What is expected:
Line by line, print the records exactly, and keep images out of the copy.

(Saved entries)
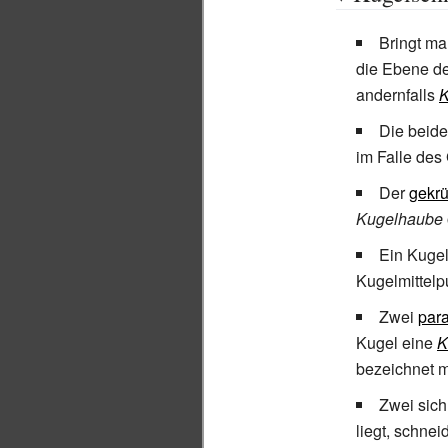
Bringt m
die Ebene de
andernfalls
K
Die beide
im Falle des
Der
gekr
Kugelhaube
Ein Kuge
Kugelmittelp
Zwei
para
Kugel eine
K
bezeichnet 
Zwei sic
liegt, schne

Solution for this task:
Bringt m
die Ebene de
andernfalls
K
Die beide
im Falle des
Der
gekr
Kugelhaube
Ein Kuge
Kugelmittelp
Zwei
para
Kugel eine
K
bezeichnet 
Zwei sic
liegt, schne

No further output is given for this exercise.